FIRS generates N23bn unpaid taxes from corporate firms
The Federal Inland Revenue Service (FIRS) has generated over N23 billion in unpaid taxes from the recently suspended substitution exercise on corporate bank accounts, which was marked by the imposition of restriction on the accounts of tax-defaulting organisations.
This was disclosed in Lagos on Thursday by Mr. Babatunde Fowler, the FIRS Chairman.
The FIRS boss made the disclosure at the Manufacturers Association of Nigeria (MAN) Interactive Forum on Tax Matters.
Fowler, who was guest speaker at the event, which held at the MAN House in Ikeja, explained that the focus of exercise were 3,000 companies deducting Value Added Tax (VAT) and Withholding Tax (WHT) on behalf of the Federal Government without remitting such.
The companies, he said, had no tax identification and therefore could not remit the deducted taxes to government, making them treat such deductions as part of their cash flow.
Fowler stated that the suspension of the exercise for 30 days, announced last weekend, was occasioned by the deluge of corporate taxpayers visiting FIRS offices to regularize their tax affairs and make payments, a situation that stretched the Service administratively, as it could not lift the lien on their accounts as quickly as it wished.
Thus, the FIRS directed banks to lift restrictions on such accounts to allow affected tax companies regularize their tax status within 30 days and begin to make arrangements for the liquidation of their tax liabilities.
According to the FIRS Chairman, the Service’s decision to place lien on accounts of businesses, corporate organisations and partnerships with an annual banking turnover in excess of N1billion, but without tax identification, was announced at a stakeholders’ meeting last September.
“Our position was that if you charge VAT, which is not your money; or deduct Withholding Tax from vendors and you have no tax identification, you cannot even pay tax to the FIRS because you can’t pay without tax identification. So these operators were defrauding the society and the nation by charging consumers VAT, by deducting Withholding Tax and not remitting on behalf of other taxpayers.
”We had over 3,000 of such and we said if they do not come forward, we’d follow the law and do what they call substitution. Now, what the Act actually says is that the banks should deduct the amount of taxes from accounts. We, however, told the banks not to deduct the amounts, but put a lien on those accounts and let the taxpayers come forward.
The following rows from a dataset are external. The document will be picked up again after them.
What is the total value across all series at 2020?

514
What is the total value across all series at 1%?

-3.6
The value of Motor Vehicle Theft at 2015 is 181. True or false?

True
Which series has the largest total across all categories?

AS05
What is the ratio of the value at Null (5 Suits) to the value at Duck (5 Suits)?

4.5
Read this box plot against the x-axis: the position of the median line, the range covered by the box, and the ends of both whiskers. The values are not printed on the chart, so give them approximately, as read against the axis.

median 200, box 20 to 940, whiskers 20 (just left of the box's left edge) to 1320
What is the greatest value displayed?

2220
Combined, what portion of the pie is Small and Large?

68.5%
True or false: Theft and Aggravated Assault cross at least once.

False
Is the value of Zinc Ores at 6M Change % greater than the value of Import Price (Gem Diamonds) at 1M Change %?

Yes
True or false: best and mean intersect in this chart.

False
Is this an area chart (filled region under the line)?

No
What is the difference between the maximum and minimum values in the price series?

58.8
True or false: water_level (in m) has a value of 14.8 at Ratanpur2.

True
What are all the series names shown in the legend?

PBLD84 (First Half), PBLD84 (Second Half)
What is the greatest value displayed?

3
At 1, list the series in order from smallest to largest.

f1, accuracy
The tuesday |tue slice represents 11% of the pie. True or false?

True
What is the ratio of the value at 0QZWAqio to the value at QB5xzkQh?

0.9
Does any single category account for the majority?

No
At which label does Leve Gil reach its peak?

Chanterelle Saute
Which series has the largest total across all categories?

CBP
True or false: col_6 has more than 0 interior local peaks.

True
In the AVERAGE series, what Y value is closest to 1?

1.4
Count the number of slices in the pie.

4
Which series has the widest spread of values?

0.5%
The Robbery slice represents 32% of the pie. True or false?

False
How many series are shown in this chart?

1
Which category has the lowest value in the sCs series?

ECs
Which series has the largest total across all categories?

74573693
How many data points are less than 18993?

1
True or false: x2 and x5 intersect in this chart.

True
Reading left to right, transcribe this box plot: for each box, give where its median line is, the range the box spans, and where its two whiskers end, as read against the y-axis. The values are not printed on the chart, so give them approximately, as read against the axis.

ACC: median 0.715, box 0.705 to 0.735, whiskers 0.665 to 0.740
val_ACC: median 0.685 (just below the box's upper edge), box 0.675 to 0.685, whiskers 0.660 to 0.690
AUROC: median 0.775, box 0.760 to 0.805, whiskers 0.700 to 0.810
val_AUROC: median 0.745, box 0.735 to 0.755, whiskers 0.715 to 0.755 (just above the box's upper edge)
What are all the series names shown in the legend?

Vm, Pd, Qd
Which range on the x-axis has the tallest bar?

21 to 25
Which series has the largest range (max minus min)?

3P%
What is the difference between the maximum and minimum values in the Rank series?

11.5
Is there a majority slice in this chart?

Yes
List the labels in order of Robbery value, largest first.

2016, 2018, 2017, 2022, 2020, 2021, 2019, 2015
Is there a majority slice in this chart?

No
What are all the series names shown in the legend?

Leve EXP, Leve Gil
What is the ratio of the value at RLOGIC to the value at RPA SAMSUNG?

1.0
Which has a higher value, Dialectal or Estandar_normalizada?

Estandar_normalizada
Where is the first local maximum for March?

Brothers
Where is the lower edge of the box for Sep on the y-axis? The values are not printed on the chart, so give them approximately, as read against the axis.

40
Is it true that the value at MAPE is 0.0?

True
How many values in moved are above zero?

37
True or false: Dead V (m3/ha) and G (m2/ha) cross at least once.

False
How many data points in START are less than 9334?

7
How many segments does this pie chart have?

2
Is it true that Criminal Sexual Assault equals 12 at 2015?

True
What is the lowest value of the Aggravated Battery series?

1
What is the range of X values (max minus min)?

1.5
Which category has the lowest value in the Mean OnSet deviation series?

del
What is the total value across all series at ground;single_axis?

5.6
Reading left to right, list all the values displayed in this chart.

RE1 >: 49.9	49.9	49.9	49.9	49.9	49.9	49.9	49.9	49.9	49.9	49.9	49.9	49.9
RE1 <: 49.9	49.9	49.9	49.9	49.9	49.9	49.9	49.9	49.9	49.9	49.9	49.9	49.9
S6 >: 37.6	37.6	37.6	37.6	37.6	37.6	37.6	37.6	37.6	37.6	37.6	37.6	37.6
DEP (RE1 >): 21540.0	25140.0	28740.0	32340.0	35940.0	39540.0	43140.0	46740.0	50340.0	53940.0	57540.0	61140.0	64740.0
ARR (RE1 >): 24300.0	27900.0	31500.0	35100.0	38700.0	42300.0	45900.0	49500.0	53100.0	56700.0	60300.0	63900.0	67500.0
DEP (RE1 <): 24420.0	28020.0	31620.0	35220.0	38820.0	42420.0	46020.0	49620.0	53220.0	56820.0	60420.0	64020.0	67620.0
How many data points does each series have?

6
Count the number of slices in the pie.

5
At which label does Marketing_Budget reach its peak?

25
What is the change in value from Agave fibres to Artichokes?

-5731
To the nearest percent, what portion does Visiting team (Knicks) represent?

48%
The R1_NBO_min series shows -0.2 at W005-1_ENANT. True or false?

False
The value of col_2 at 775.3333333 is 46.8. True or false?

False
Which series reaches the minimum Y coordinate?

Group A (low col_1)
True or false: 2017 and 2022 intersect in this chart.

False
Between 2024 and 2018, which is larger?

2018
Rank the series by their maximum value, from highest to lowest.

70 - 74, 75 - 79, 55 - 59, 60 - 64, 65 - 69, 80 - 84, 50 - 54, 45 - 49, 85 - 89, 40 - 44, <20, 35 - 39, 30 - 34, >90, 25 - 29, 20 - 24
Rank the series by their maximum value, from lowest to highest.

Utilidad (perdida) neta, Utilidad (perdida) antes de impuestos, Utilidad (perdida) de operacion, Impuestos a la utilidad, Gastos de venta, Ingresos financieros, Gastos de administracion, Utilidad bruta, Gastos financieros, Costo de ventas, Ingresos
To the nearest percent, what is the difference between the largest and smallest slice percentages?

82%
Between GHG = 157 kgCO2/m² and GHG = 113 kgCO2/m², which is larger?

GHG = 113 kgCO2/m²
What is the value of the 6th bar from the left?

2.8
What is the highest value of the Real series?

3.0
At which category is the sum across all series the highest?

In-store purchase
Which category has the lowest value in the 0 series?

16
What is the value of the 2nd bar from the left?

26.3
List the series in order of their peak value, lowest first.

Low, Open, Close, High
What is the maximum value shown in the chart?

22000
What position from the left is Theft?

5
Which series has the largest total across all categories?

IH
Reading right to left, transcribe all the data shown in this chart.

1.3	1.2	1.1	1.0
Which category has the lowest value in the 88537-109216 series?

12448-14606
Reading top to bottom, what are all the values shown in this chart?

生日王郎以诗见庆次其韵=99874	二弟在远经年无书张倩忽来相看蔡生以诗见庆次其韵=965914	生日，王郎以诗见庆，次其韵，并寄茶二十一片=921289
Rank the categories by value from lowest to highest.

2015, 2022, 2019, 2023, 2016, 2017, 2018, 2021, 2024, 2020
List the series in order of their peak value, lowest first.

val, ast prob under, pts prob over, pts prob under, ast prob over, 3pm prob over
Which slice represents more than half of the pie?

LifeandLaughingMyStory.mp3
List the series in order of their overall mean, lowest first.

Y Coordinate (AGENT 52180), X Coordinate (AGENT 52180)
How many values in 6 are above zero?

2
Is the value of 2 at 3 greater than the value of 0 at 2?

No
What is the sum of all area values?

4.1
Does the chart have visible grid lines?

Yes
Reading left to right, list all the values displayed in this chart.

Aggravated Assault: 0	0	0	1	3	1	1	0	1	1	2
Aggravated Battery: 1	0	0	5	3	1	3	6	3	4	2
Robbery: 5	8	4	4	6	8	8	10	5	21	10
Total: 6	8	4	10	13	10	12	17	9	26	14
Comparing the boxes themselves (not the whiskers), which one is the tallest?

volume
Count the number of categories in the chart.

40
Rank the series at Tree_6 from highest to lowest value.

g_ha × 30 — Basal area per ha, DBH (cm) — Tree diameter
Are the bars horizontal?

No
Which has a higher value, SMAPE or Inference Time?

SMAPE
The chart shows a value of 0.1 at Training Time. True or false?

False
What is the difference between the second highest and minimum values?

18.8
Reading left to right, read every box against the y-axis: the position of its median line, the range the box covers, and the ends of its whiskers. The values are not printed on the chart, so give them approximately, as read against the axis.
And till date, over N23billion has been paid on those accounts,” he said.
Fowler added that the FIRS also noticed that operators that had banking turnover of between N100 million and N1 billion were equally guilty.
The FIRS, he disclosed, received information from banks that there are 59,000 of such operators, who are without tax identification and have not been making payments to the Federation Account.
Fowler stated that the decision to place restrictions on accounts was taken to protect taxpayers, who had Withholding Tax deducted from their contracts, and consumers, who paid unremitted VAT.
He stated that 85 per cent of VAT goes to the states, which need them for salaries and other obligations.
He equally stated that during the implementation of the Voluntary Assets and Income Declaration Scheme (VAIDS), it was discovered that 50 per cent of the N96 billion tax debt was related to VAT.
Responding to MAN President, Engr. Mansur Ahmed’s plea that the FIRS should expand the tax net and not the tax burden, Fowler said the restrictions placed on corporate accounts have helped achieve the former.
In addition, he disclosed that in the last 18 months, the FIRS has added over 1.2 million business accounts to the tax net and under the Joint Tax Board, which he chairs, over 1 million individual accounts have been added.
The FIRS Chairman, however, admitted that the Service made some administrative errors, which made banks place restrictions on accounts of a few companies with tax identification.
This, he explained, arose from wrong information from the banks. But restrictions on such, he added, were lifted within 24 hours in addition to the tendering of formal apology to those impacted.